Affichage des articles dont le libellé est Jane Dickson. Afficher tous les articles
Affichage des articles dont le libellé est Jane Dickson. Afficher tous les articles

Sarah Hughes - Accidents of matter or of space (Suppedaneum, 2013)

[je tiens à dire quelques mots sur le label pour introduire cette chronique car ce dernier me paraît vraiment très prometteur - donc:]

Suppedaneum est un nouveau label dirigé par Noé Cuellar (Coppice) et Joseph Clayton Mills. Un label dédicacé aux compositions ouvertes et à l'interaction entre écriture, forme, interprétation, improvisation, écoute et réception. Chaque publication est et sera donc composée d'un enregistrement audio et de la partition - très bonne initiative soit dit en passant. A ce jour, deux références, un duo des frères Chen et accidents of matter or of space de Sarah Hughes à propos duquel j'écris cette chronique.

Sarah Hughes est relativement célèbre pour l'excellent netlabel auquel elle participe - Compost & Height - ainsi que pour être une des fondatrices du Set Ensemble et une des interprètes les plus régulières du collectif Wandelweiser (cf. par exemple ses nombreuses performances à l'intérieur du coffret Wandelweiser und so weiter). Pas membre à proprement parler du collectif, sa musique est néanmoins extrêmement proche de ces compositeurs. (Ce n'est d'ailleurs pas un hasard si le livret est composé d'un texte de Dominic Lash qui nous livre une réflexion intéressante sur les liens entre la musique de Hughes et les différentes conceptions possibles de l'infini et de la durée). Accidents of matter or of space regroupe une improvisation intitulée "Criggion (after Only)" et trois réalisations de sa composition "(can never exceed unity)", le tout livré entre une feuille A3 avec les notes de Dominic Lash et un carton du même format où est imprimé la partition.

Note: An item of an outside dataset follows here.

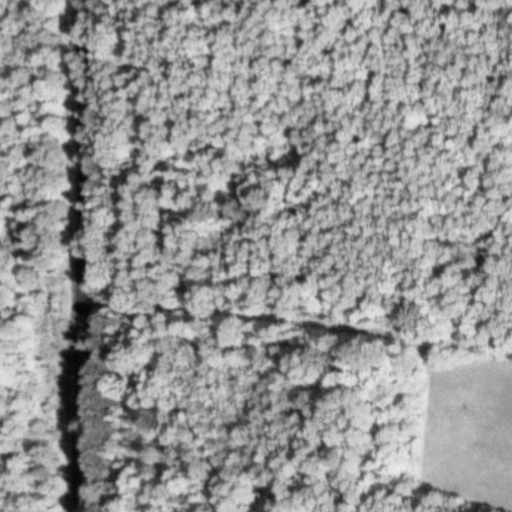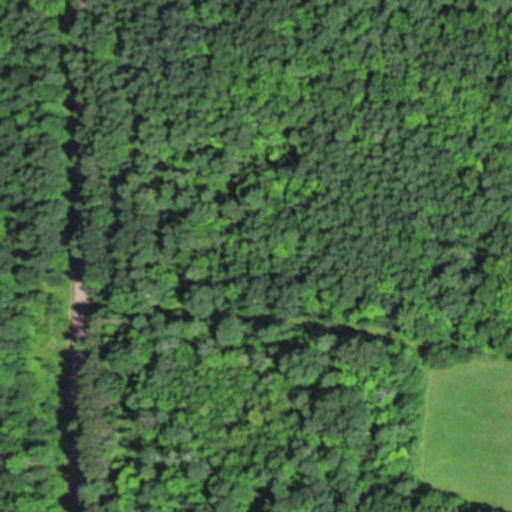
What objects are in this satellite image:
road: (86, 256)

La première piste intitulée "Criggion" est une improvisation solo (à la cithare) de Sarah Hughes, enregistrée par Patrick Farmer à l'intérieur d'un bâtiment de transmission radio datant de la seconde guerre mondiale et aujourd'hui désaffecté. L'enregistrement est presque aussi important que la performance en fait tant le dialogue entre SH et l'environnement est étroit. Encore une frontière brouillée entre le field-recording et la performance enregistrée. Car ce qu'on entend le plus durant ces vingt minutes, c'est avant tout l'environnement, une atmosphère spectrale et post-industrielle où la nature tente de reprendre le dessus, où le vent s'engouffre dans la tôle et où des chants d'oiseaux surgissent à tout moment. Et à l'intérieur de cet univers déjà agité, une cithare apparaît, une cithare préparée, qui répond de manière minimaliste et fantomatique, avec des techniques étendues surtout, et intentionnellement, à cet interlocuteur imprévisible que représente la station de Criggion (un environnement qui n'est pas sans rappelé d'ailleurs les quelques usines fantômes de Bruno Duplant). Comme le note Dominic Lash, c'est tout un jeu de question-réponse entre les éléments intentionnels, non-intentionnels et quasi intentionnels qui se joue à l'intérieur de ce lieu étrange. Un jeu merveilleux.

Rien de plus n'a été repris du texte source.